Schüler als Richter: Seit dem Jahr 2000 werden in Bayern neue Wege im Jugendstrafrecht beschritten. In drei Pilotprojekten in Aschaffenburg, Ansbach und Ingolstadt verhängen "Schülerrichter" erzieherische Maßnahmen über gleichaltrige Straftäter, die sonst mit einem Verfahren rechnen müssten. Justizminister Manfred Weiß (CSU) hob die Vorteile des Konzepts hervor. "Wir wissen alle, dass im jugendlichen Alter die Meinung von Altersgenossen besonders viel zählt".
Die kleinen Kadis werden in den Schulen rekrutiert. Meist wird nach einem Gerichtsbesuch das Projekt vorgestellt und nach Interessenten gefragt. "Alle haben sich gemeldet", beschreibt Gurpal Singh aus Ingolstadt den Beginn ihrer Justizkarriere. Anschließend wurde die 16-jährige von einer Sozialpädagogin auf die verantwortungsvolle Tätigkeit vorbereitet - wie alle anderen Schülerrichter auch.
Geklärter Sachverhalt und geständiger Täter
Im Rahmen des Projekts können Staatsanwälte Fälle minder schwerer Kriminalität an die Schüler abgeben - vor allem Diebstahl, Fahren ohne Führerschein und Körperverletzung. Voraussetzung ist, dass die Delinquenten mit der Behandlung des Falls durch Altersgenossen einverstanden sind. Der Sachverhalt muss geklärt sein und der Täter gestanden haben.
Die letzte Entscheidung liegt beim Staatsanwalt
In den Pennäler-Prozessen wird vor allem versucht, in entspannter Atmosphäre die Tat und den sozialen Hintergrund der jungen Straffälligen auszuleuchten. Dabei nehmen sich die drei Schülerrichter in Ingolstadt so viel Zeit, wie sie wollen. "Wir wollen die Leute ja überzeugen, dass nicht gut war, was sie getan haben. Dafür müssen wir sie aber erst verstehen", sagt Margret Oelker (16), die zusammen mit mit ihrem Kollegen Daniel Hoepp und Gurpal Singh die Schüler-Kammer bildet. Letztendlich entscheide aber der Staatsanwalt.

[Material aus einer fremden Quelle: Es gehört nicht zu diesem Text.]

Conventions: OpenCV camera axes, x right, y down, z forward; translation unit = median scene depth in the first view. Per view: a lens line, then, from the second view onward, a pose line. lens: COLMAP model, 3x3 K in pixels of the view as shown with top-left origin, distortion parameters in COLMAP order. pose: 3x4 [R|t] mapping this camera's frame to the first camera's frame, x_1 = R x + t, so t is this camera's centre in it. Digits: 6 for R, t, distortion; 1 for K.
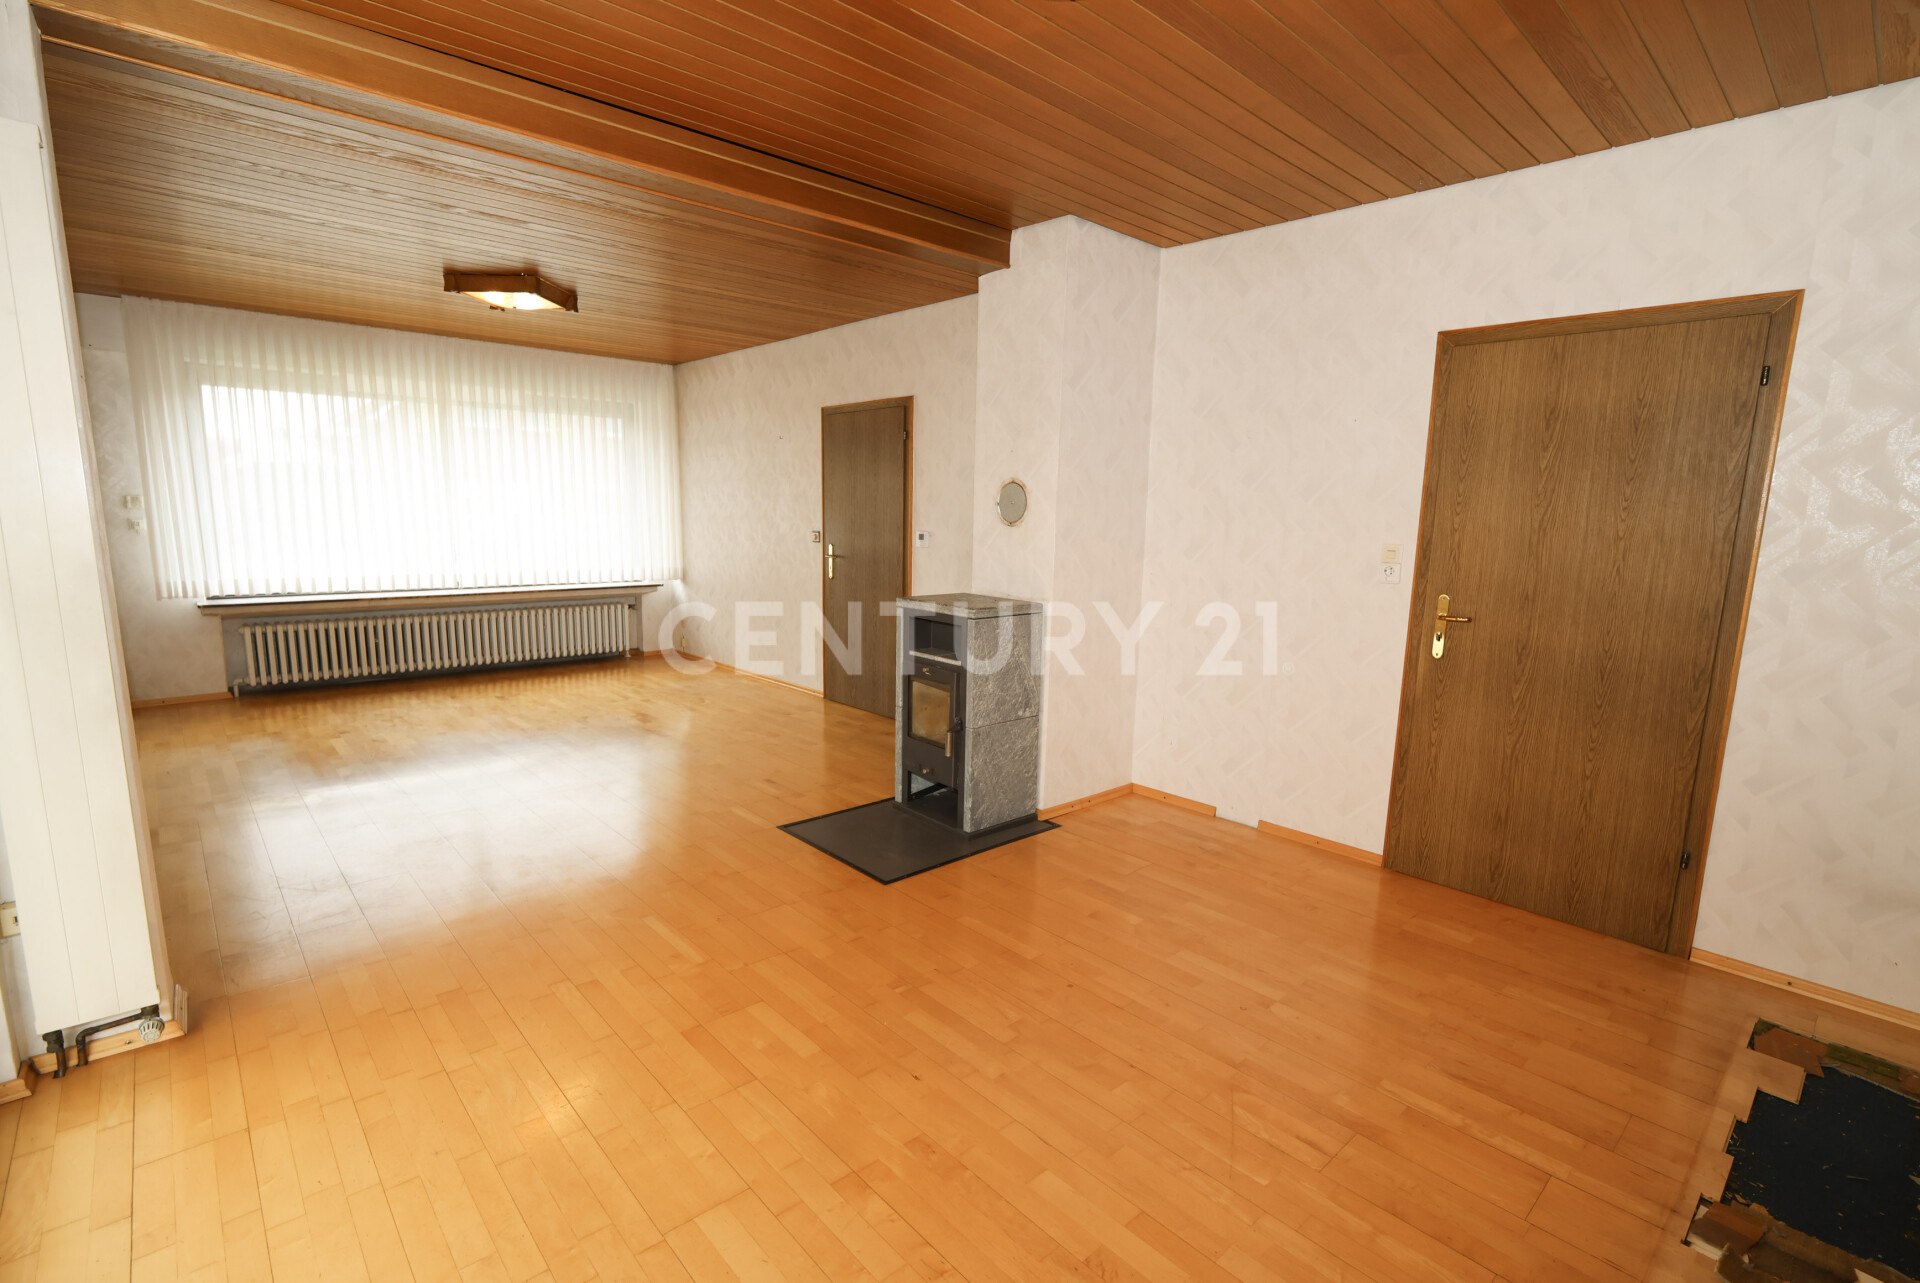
lens RADIAL K [[890.9, 0, 955.6], [0, 890.9, 663.6], [0, 0, 1]] dist [0.022244, 0.000088]
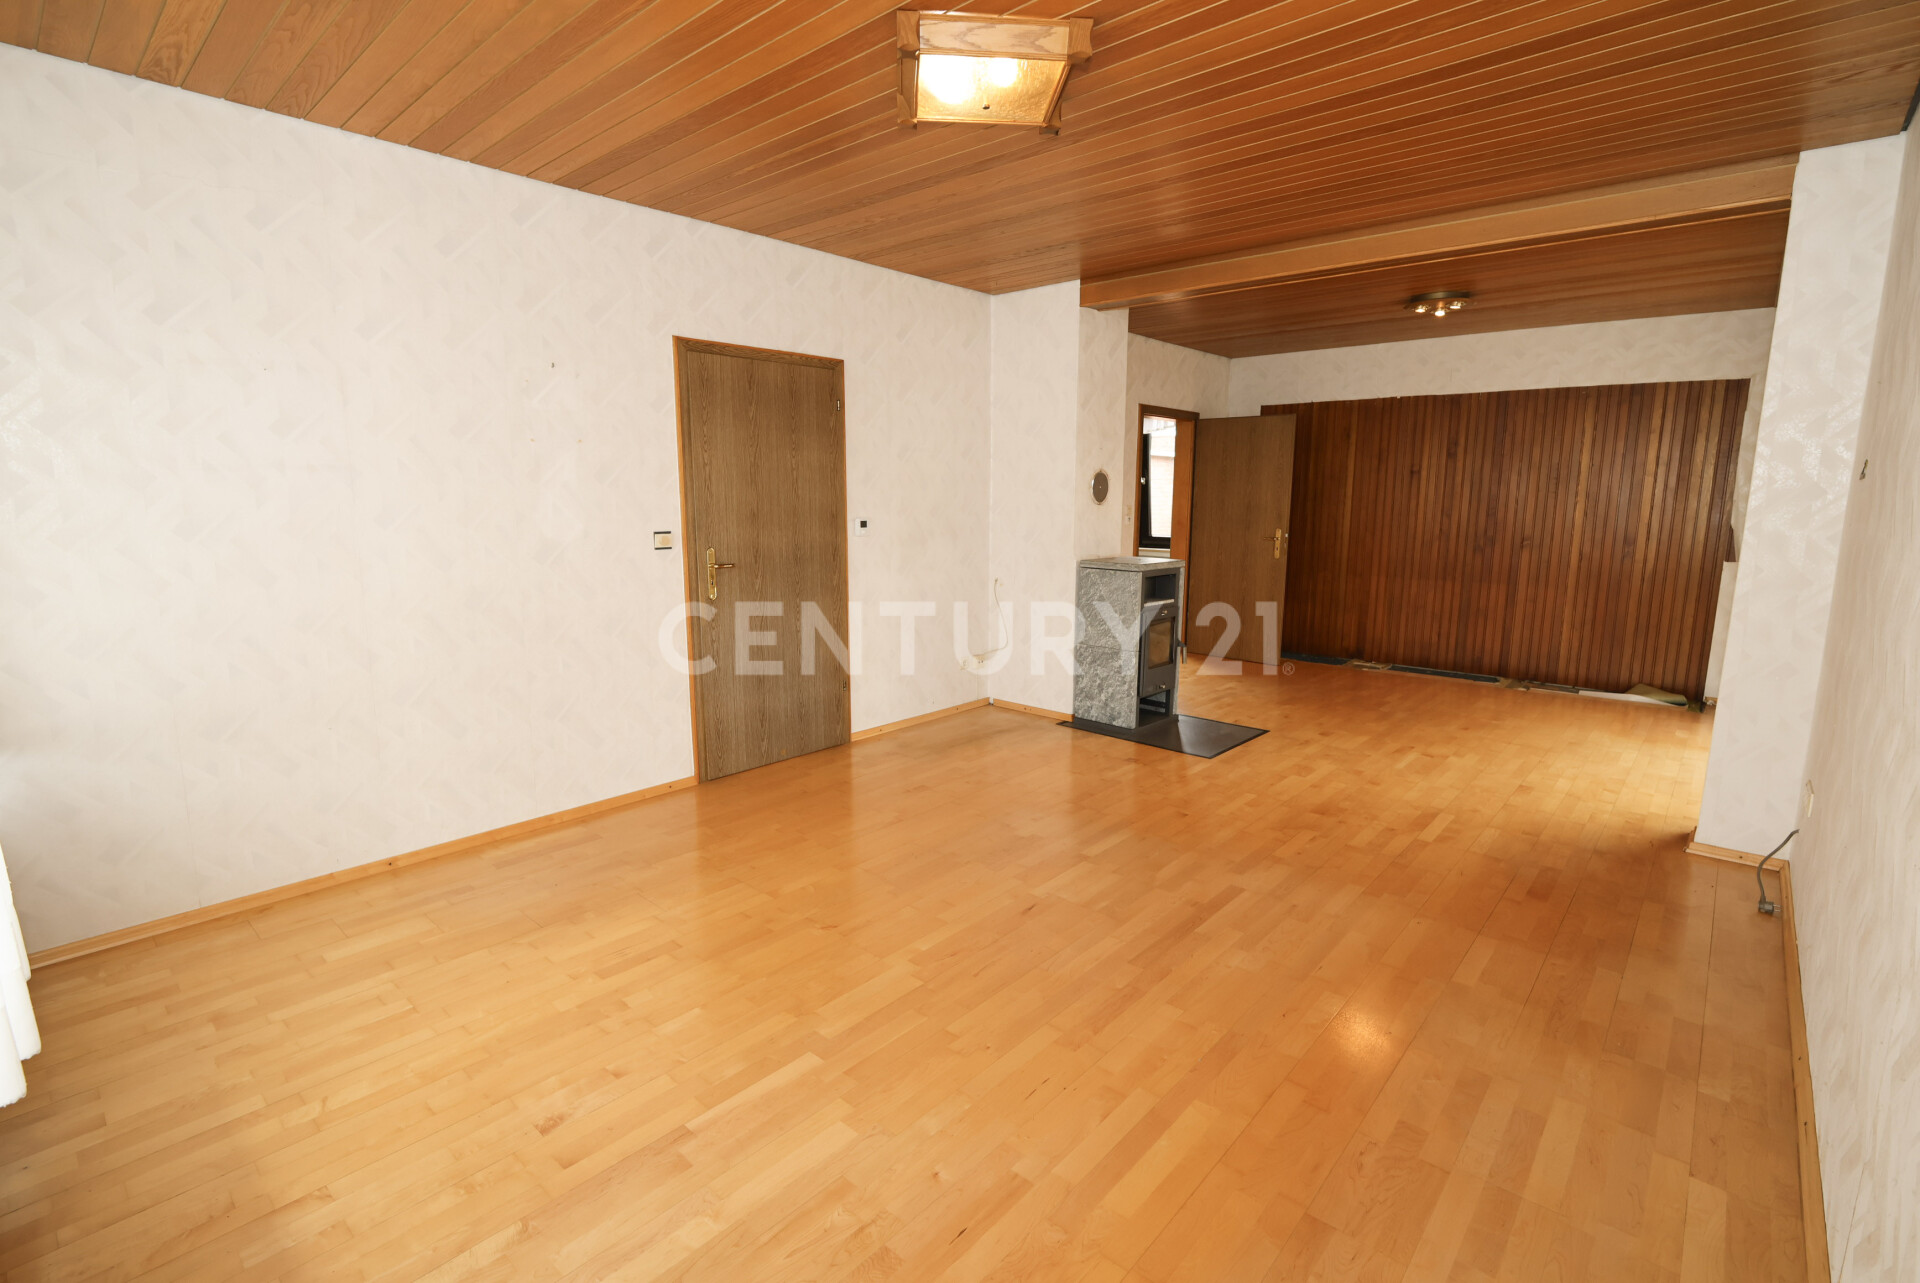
lens RADIAL K [[902.4, 0, 960.0], [0, 902.4, 641.5], [0, 0, 1]] dist [-0.003660, -0.000183]
pose [[-0.101654, -0.191326, 0.976248, -0.980014], [0.162841, 0.964896, 0.206057, -0.205329], [-0.981402, 0.179919, -0.066929, 1.018263]]
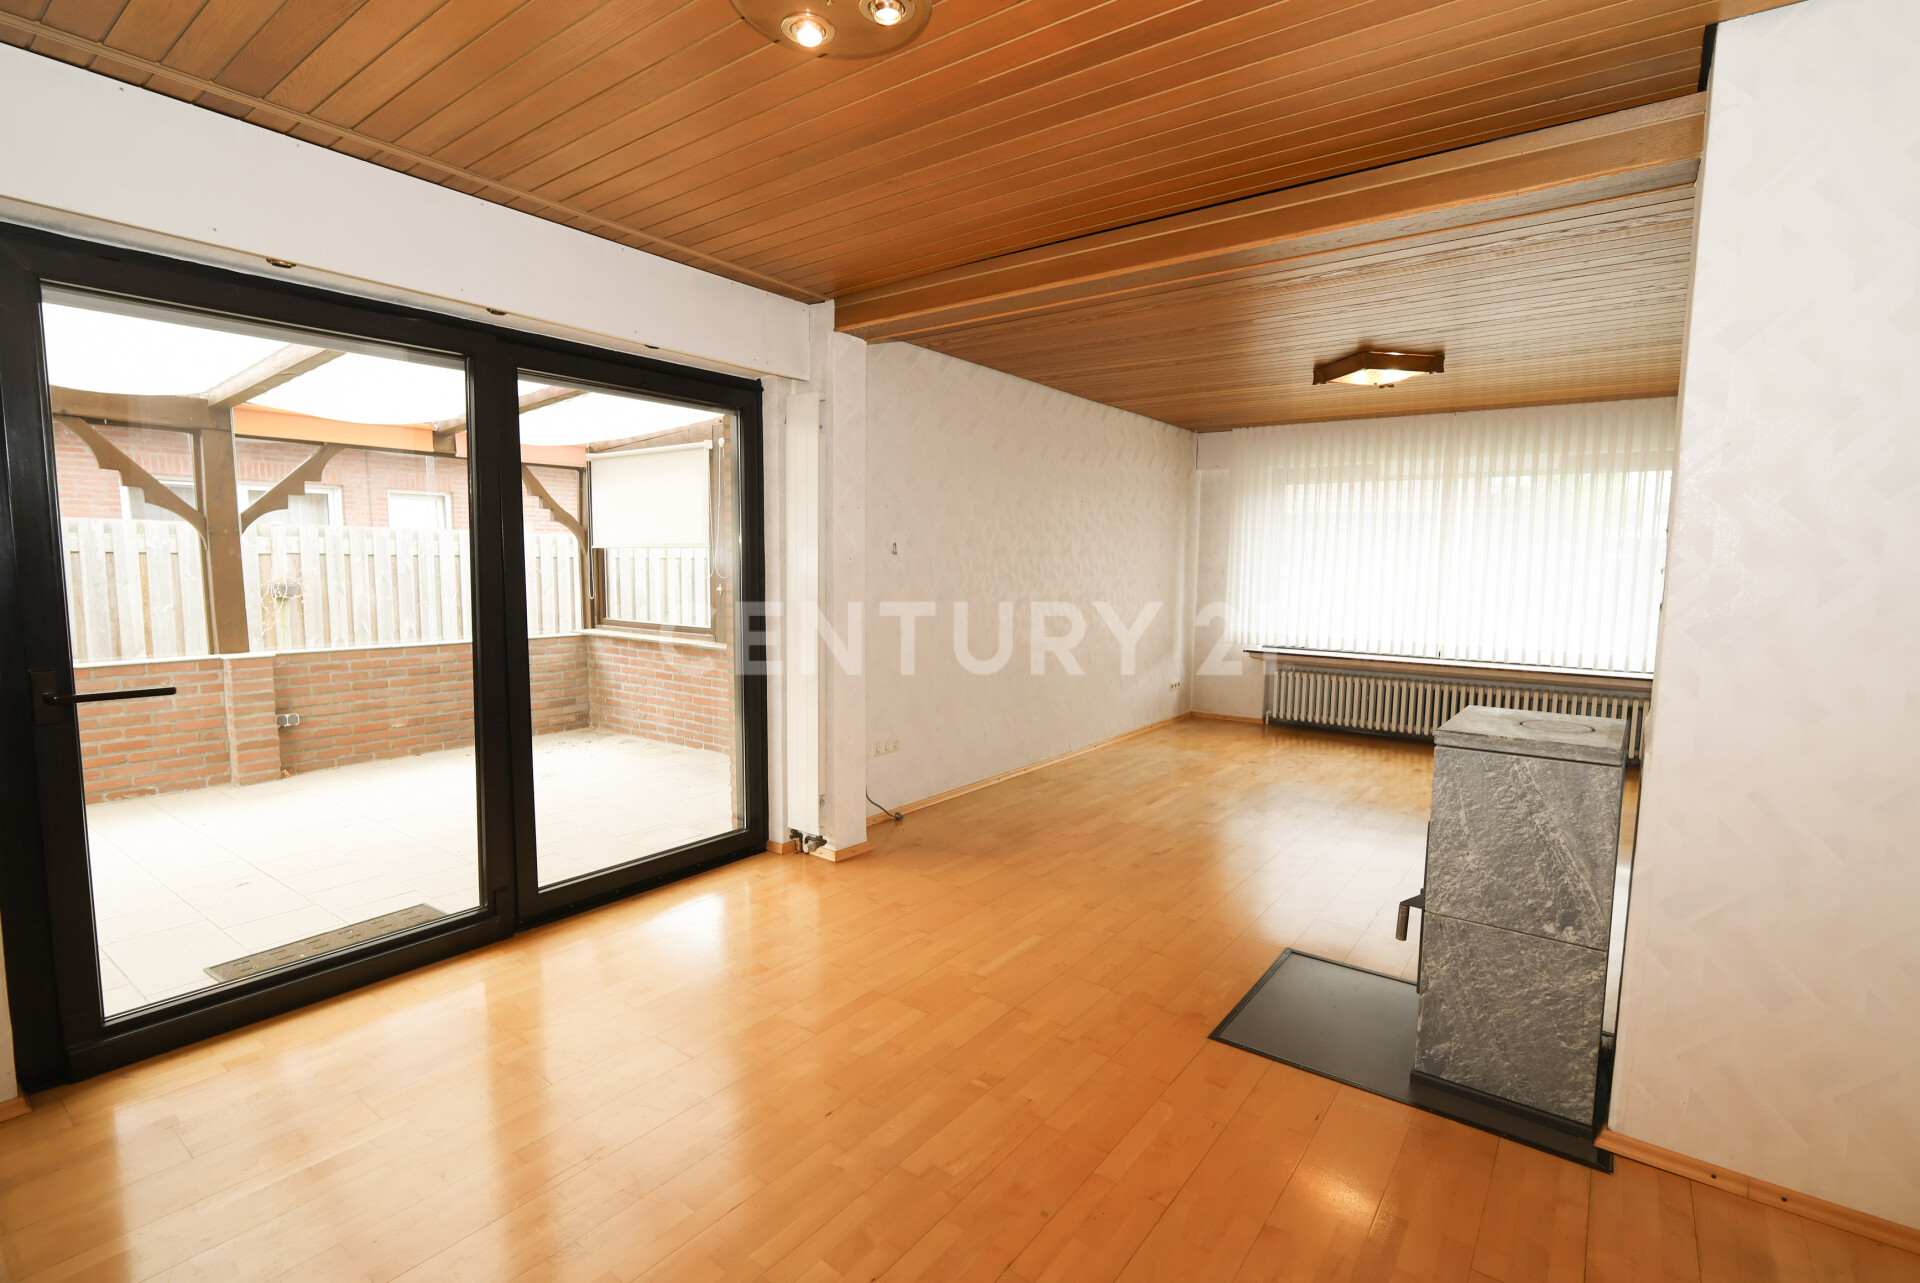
lens RADIAL K [[902.4, 0, 960.0], [0, 902.4, 641.5], [0, 0, 1]] dist [-0.003660, -0.000183]
pose [[0.201722, 0.077683, -0.976357, 0.402224], [-0.181697, 0.982515, 0.040633, -0.059439], [0.962442, 0.169205, 0.212309, 0.348498]]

"Der kann dann das Verfahren einstellen, wenn die erzieherische Maßnahme durchgeführt oder eingeleitet ist", erläutert Wolfram Herle von der Staatsanwaltschaft Ingolstadt, der mit den Entscheidungen der Schülerschiedsstelle betraut ist. Verhängt werden nur erzieherische Maßnahmen, die einen Lerneffekt bewirken sollen. Wie bei dem 17-jährigen, den die jugendlichen Laienrichter wegen Sachbeschädigung eines Autos befragten. Er wurde dazu verdonnert, zehn Stunden die Rettungswagen des Malteser Hilfsdiensts zu waschen.
Die Idee kommat aus den USA
Die Idee, Schülergremien über jugendliche Straftäter Gericht sitzen zu lassen, kommt aus den USA. Dort gibt es die "teen courts" schon seit zwanzig Jahren. Das US-Modell sei grundsätzlich von den bayerischen Schülerschiedstellen zu unterscheiden, sagt Hans Kornprobst vom Justizministerium. Die US-Verfahren seien an die Realität im Gericht angelehnt - mit jugendlichen Geschworenen, Staatsanwälten und Richtern. Wichtigster Unterschied: Die US-Jugendlichen dürfen rechtskräftige Urteile erlassen. "Das ist rechtlich in Deutschland überhaupt nicht möglich", erklärt der Fachmann für Jugendstrafrecht.
Auch Margret Oelker fände es falsch, wenn sie eine echte Mini-Richterin wäre. "Das ist doch gerade der Unterschied zum normalen Gericht, dass die Leute bei uns nicht aus der Akte heraus verurteilt werden", sagt die Schülerin. "Nur so kann man überhaupt auf die Leute eingehen."
Gute Bilanz
Vor allem vor dem Hintergrund der im Vorjahr erneut angestiegenen Zahl jugendlicher Verurteilter in Bayern kann sich die Bilanz der drei Schülerschiedsstellen sehen lassen, meint Justizminister Manfred Weiß (CSU). "178 erfolgreich abgeschlossene Fälle, nur 12 Abbrüche, wohl dosierte Sanktionen - das ist ein Bombenergebnis für das deutschlandweit einzigartige Projekt."